Qu’il traite des samouraïs ou des yakusas, Gosha ne semble pas dévier d’une vision du monde résolument pessimiste. A chaque fois, il s’agit d’isoler dans la foule des serviteurs d’un ordre, noble ou criminel, des hommes d’honneur qui voient leur idéaux se fracasser sur l’autel des compromissions et du pouvoir tentaculaire. Manipulation, mensonges, accointances entre le syndicat du crime et le pouvoir étatique composent cette nouvelle partition d’une symphonie noire.
Si le film évolue par rapport à Hitokiri ou Les trois samouraïs hors-la-loi, c’est dans un traitement plus radical encore de l’image, Gosha accentuant l’emphase de certaines séquences, au mépris, parfois du rythme général. Verbeux et laborieux dans l’établissement de sa situation initiale, le film s’ouvrait pourtant sur des scènes muettes assez saisissantes pour présenter les protagonistes à leur sortie de prison, et la mise à mort de certains d’entre eux, ainsi qu’une séquence d’amour comme seuls les japonais savent en créer, mélange troublant d’érotisme, de violence et de larmes. Enchevêtrant des discussions à rallonge pour aboutir à une intrigue finalement très conventionnelle, le film est trop long pour pleinement convaincre. Il n’en demeure pas moins assez passionnant dans l’éclairage qu’il propose sur l’éternelle tragédie de l’homme face à la faiblesse cruelle de ses pairs.
Deux éléments essentiels contribuent à marquer les esprits.
La musique, tout d’abord, véritable protagoniste du film, souvent intradiégétique, écrin pour les scènes de combats ou d’assassinat. Tout le récit converge vers une fête qui doit célébrer la concorde entre deux clans, notamment par un mariage arrangé, et brisant bien entendu le cœur de ceux qui s’aiment sincèrement. Le défilé, lancinant, accompagne de façon quasi hypnotique tout le dernier quart du film, le rythme des percussions devenant un signe de victoire puis de défaite. Dans les scènes les plus violentes, où les combats sont dilatés à l’extrême, la musique prend souvent le pas sur la bande son, reléguant au second plan les corps mutilés dans un contrepoint troublant, à la fois esthétique et profondément désespéré.
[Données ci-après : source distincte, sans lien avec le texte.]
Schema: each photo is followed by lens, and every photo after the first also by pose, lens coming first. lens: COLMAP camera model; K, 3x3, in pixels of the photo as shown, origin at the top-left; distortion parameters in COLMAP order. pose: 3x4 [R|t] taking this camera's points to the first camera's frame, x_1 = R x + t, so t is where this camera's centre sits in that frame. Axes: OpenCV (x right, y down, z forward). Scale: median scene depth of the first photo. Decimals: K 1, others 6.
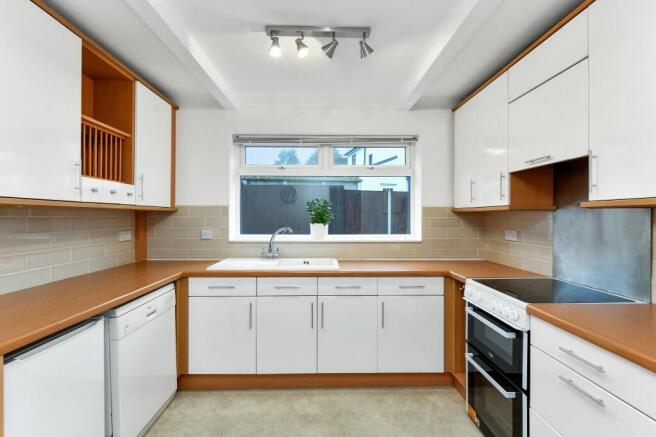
lens RADIAL K [[301.1, 0, 328.0], [0, 301.1, 218.5], [0, 0, 1]] dist [0.003092, -0.000050]
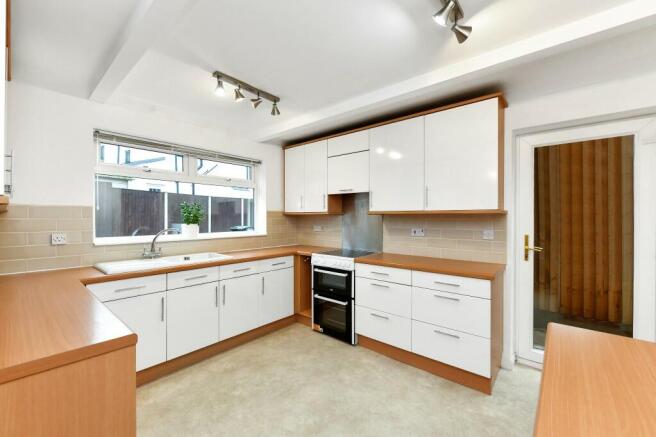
lens RADIAL K [[268.4, 0, 328.0], [0, 268.4, 218.5], [0, 0, 1]] dist [-0.000593, -0.000117]
pose [[0.658919, -0.003322, 0.752207, -0.579166], [0.003777, 0.999992, 0.001107, -0.004363], [-0.752205, 0.002111, 0.658926, -0.089625]]
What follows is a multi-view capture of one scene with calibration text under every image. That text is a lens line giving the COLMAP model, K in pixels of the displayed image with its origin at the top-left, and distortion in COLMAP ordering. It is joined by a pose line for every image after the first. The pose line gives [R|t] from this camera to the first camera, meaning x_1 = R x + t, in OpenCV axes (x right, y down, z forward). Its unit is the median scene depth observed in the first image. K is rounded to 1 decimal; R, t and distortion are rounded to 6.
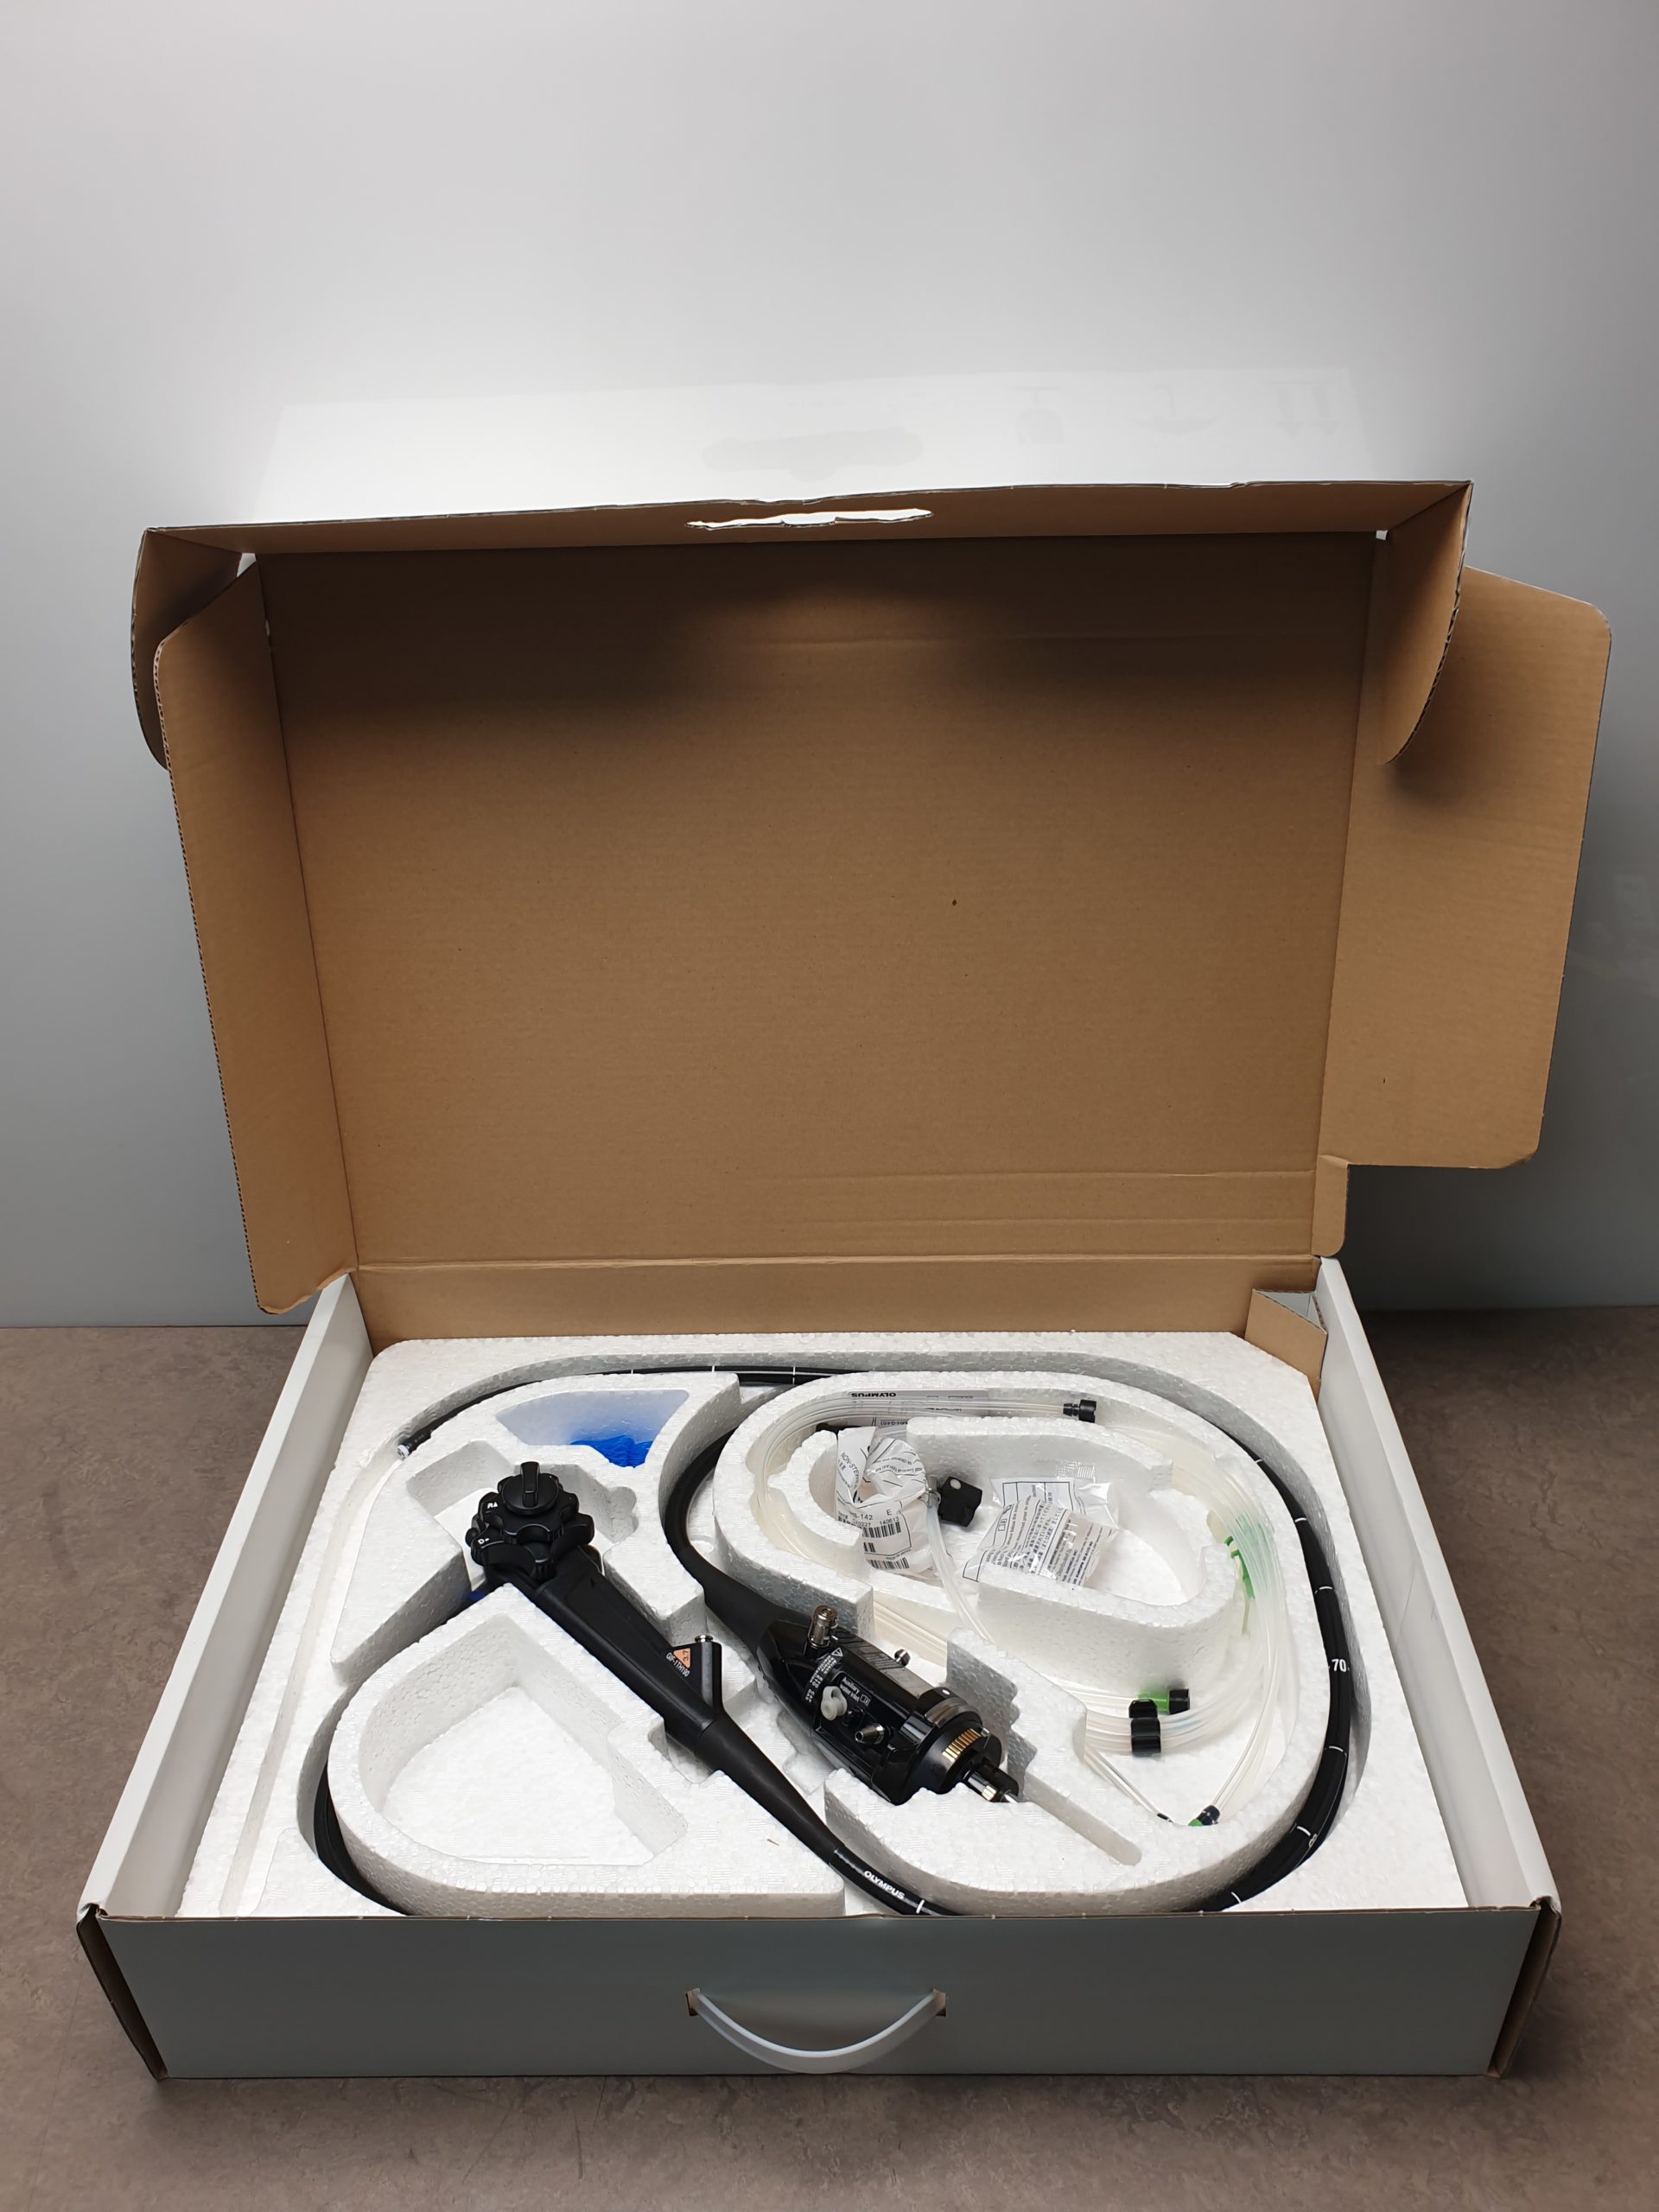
lens RADIAL K [[1682.8, 0, 829.5], [0, 1682.8, 1109.2], [0, 0, 1]] dist [0.044369, -0.005336]
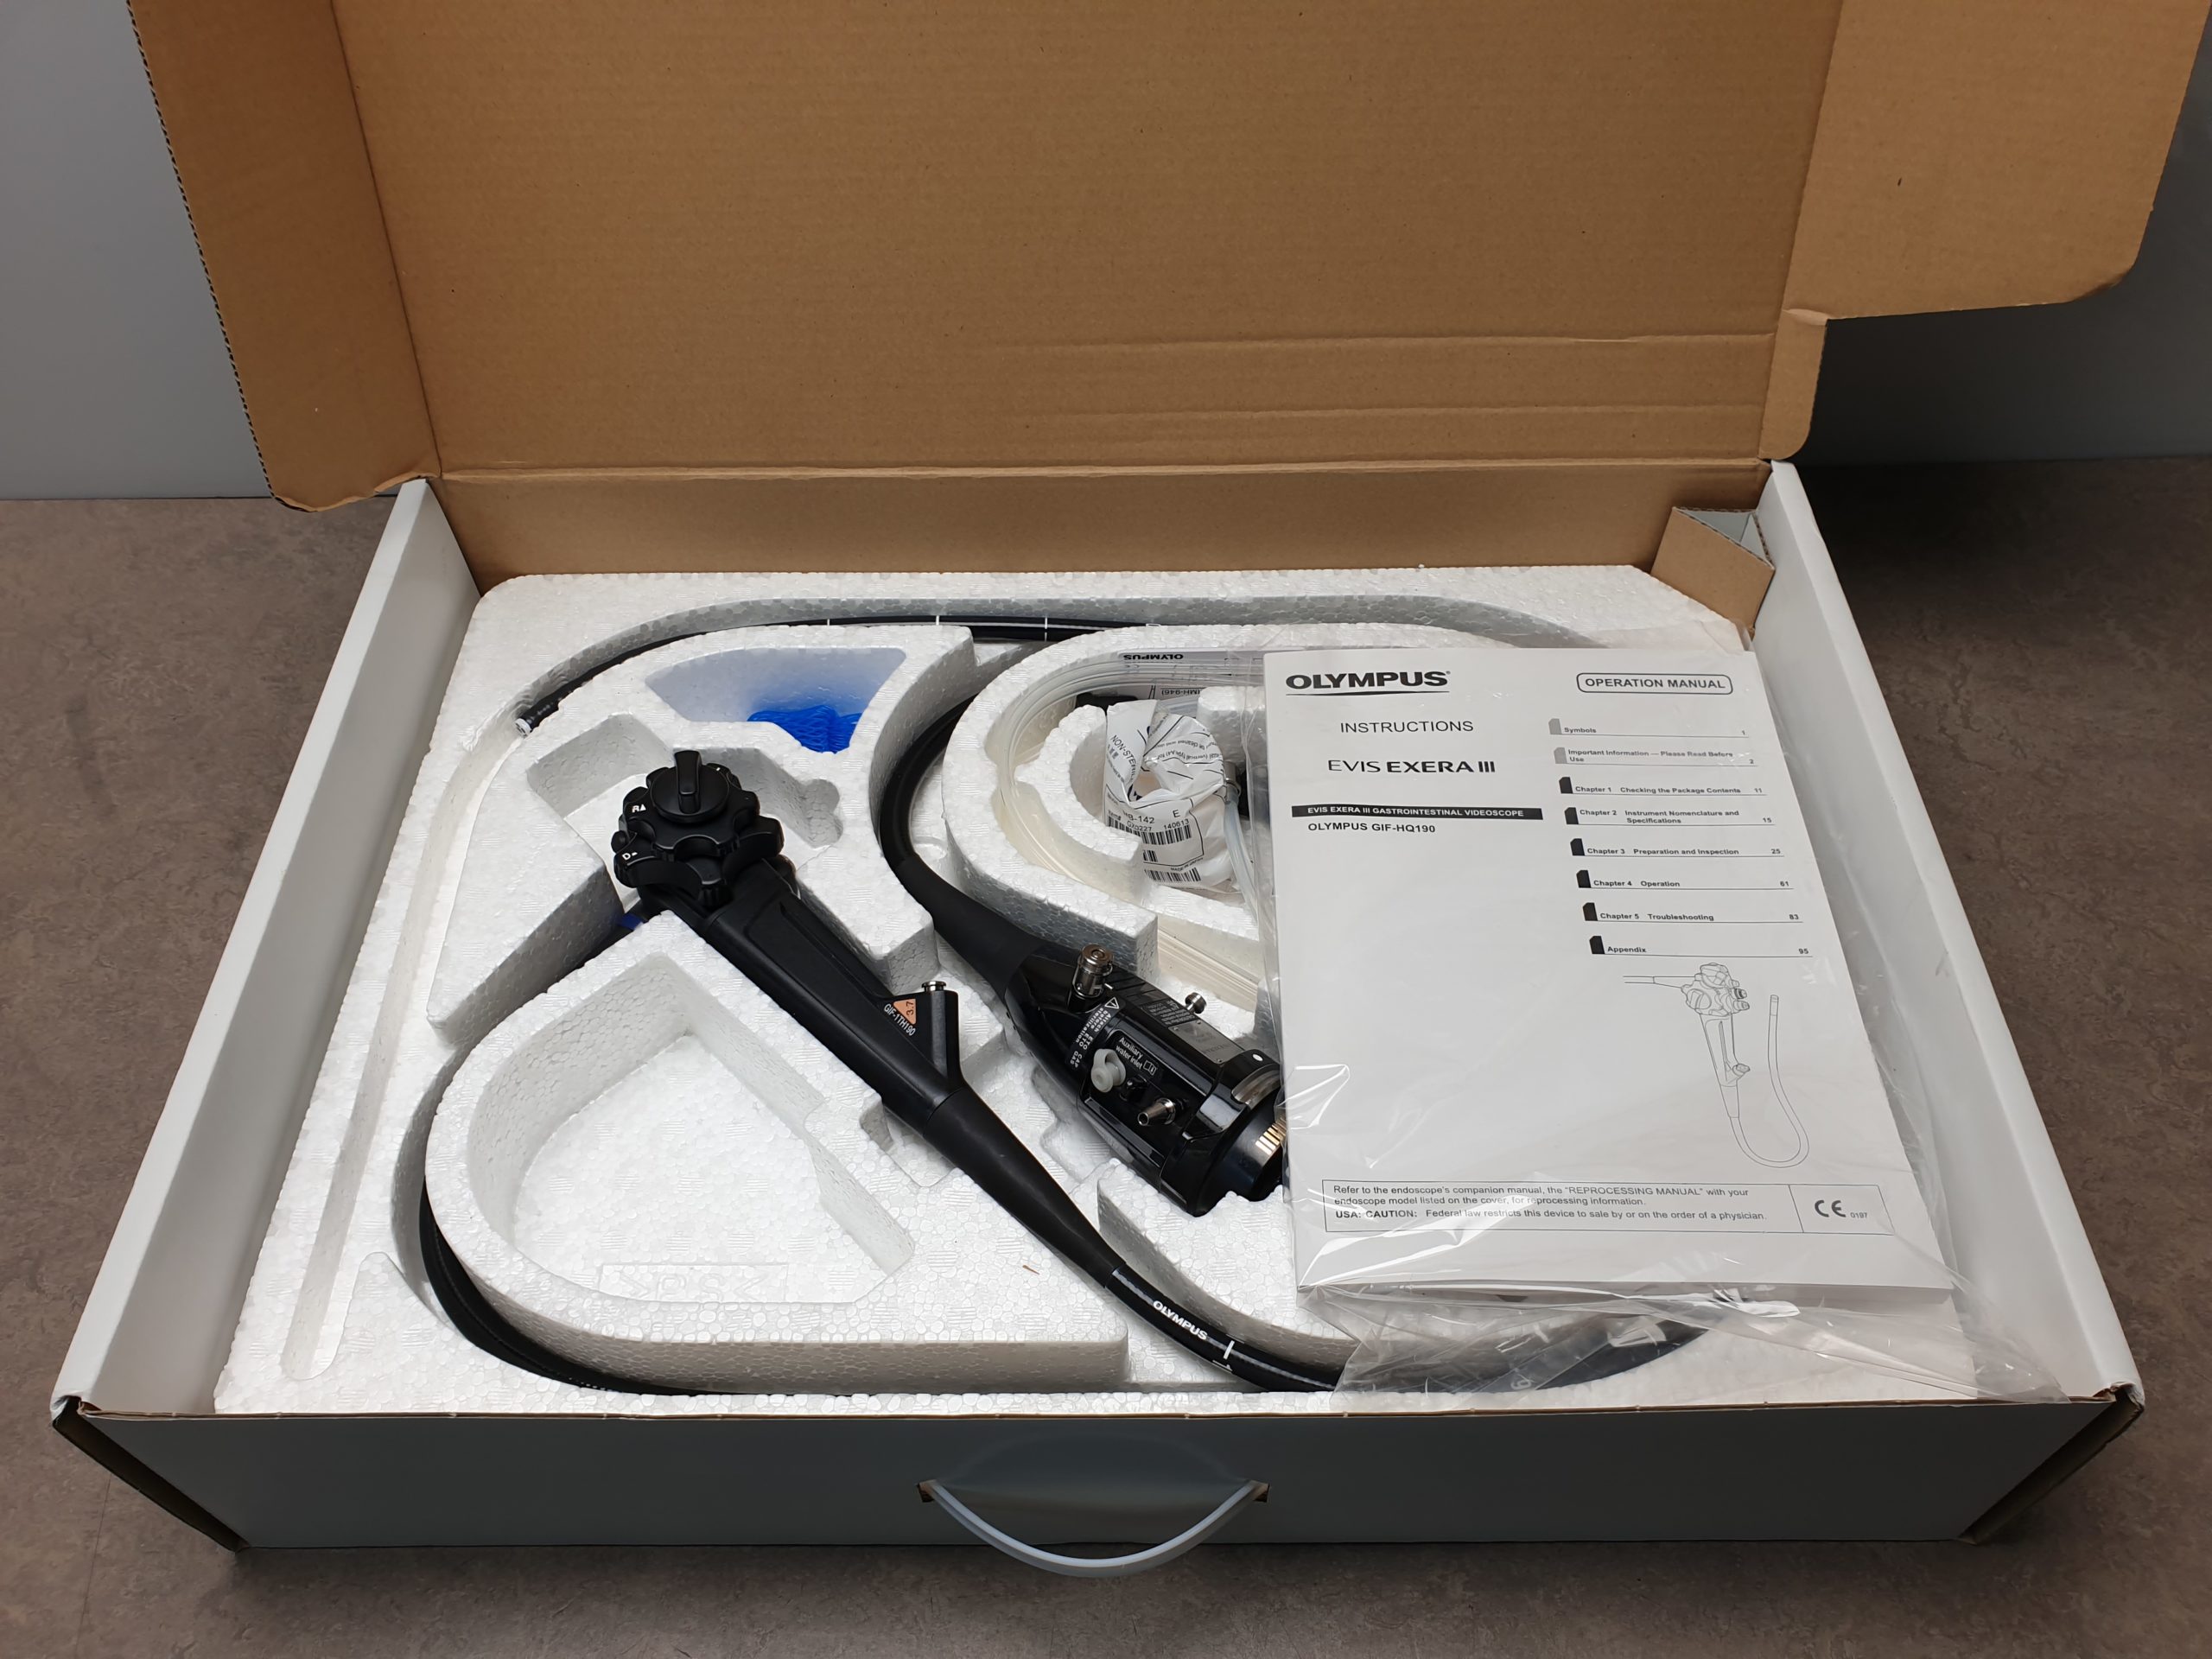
lens RADIAL K [[1682.8, 0, 1106.1], [0, 1682.8, 819.7], [0, 0, 1]] dist [0.044369, -0.005336]
pose [[0.999712, -0.005667, 0.023321, -0.013799], [-0.001597, 0.953860, 0.300247, 0.018014], [-0.023946, -0.300197, 0.953576, 0.294965]]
Il n’est pas innocent que le décor majeur des Loups soit cette plage sur laquelle plusieurs épaves échouées ne cessent de mourir au gré du ressac : Gosha fait subir le même traitement à la majorité de ses personnages.
Le deuxième élément est le rôle assigné à la femme, qui prend une importance capitale. Le personnage de la tueuse à l’ombrelle, notamment, supplante quasiment tous les yakusas et chefs de clans, dans son mutisme méthodique et implacable. La plus belle scène du film, le meurtre d’un homme par celle-ci et sa comparse, occasionne un trio amoureux où éros et thanatos se mêlent dans une osmose parfaite, souligné par un traitement du rythme et de la musique qui en font une séquence en tous points virtuose.
Le lent crescendo, cette chorégraphie déraisonnable des corps ensanglantés et de la fin de tout ordre moral finissent par éclipser les débuts pesants du film, et confirment le talent singulier de Gosha, qui infuse sur le XXème siècle la noirceur qu’on circonscrivait jusqu’alors au passé fondateur du pays.